XUL is a specific subset of XML that is understood by XULRunner and is used to visually layout desktop applications. Interaction with a XUL app is handled by Javascript in much the same way that Javascript handles interactions with websites today. You can even include the XHTML namespace in your XUL app to really start to blur the lines between the desktop and the browser:
<window id="main" title="&title;" width="750" height="500" xmlns="http://www.mozilla.org/keymaster/gatekeeper/there.is.only.xul" xmlns:html="http://www.w3.org/1999/xhtml">
But let’s stop right there. XUL is not XHTML. They do not work the same way and any attempts to make them do so will result in only frustration. This is where my biggest criticism of XUL comes. Visually, the code looks like a website but functionally the code works much more like Java Swing/AWT or Visual C++ resources. Websites work in blocks while XUL works in boxes.

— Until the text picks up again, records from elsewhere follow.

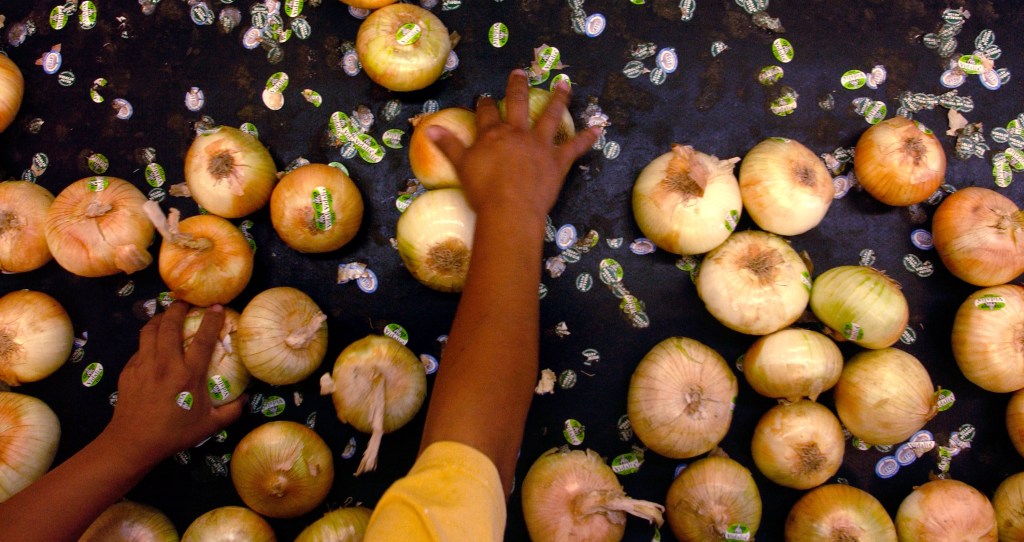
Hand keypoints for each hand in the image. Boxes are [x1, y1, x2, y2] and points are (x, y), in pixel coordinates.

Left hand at [104, 302, 242, 464]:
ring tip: (166, 315)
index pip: (203, 339)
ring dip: (159, 319)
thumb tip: (247, 398)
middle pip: (169, 325)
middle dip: (177, 308)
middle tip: (185, 302)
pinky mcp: (129, 371)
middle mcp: (165, 364)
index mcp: (188, 375)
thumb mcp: (210, 426)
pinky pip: (139, 349)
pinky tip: (152, 346)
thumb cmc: (174, 434)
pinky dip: (147, 342)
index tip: (217, 306)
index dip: (211, 320)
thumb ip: (232, 411)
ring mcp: (144, 365)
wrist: (133, 443)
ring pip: (149, 331)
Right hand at [427, 69, 600, 225]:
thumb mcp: (460, 167)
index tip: (486, 97)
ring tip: (565, 85)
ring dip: (559, 99)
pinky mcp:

Here’s a bit of a crash course in boxes. There are two basic types of boxes, vertical and horizontal. A vertical box will stack its child elements vertically, expanding them to fill the entire width available. A horizontal box will do just the opposite. Vertical boxes will by default only use as much vertical space as necessary, but with the flex="1" attribute they can be made to fill all available vertical space, too. Horizontal boxes similarly can be made to take all available horizontal space.
Throw all your old CSS techniques out the window now. What I found to be most helpful to me while laying out a XUL app was actually to turn CSS off. In contrast to the semantically pristine XHTML 1.1 we’ve all been writing lately, XUL layouts very much depend on the markup. This is both a blessing and a curse — our typical CSS kung fu doesn’t really matter but now we don’t have to worry about graceful degradation since we control the runtime used with our app.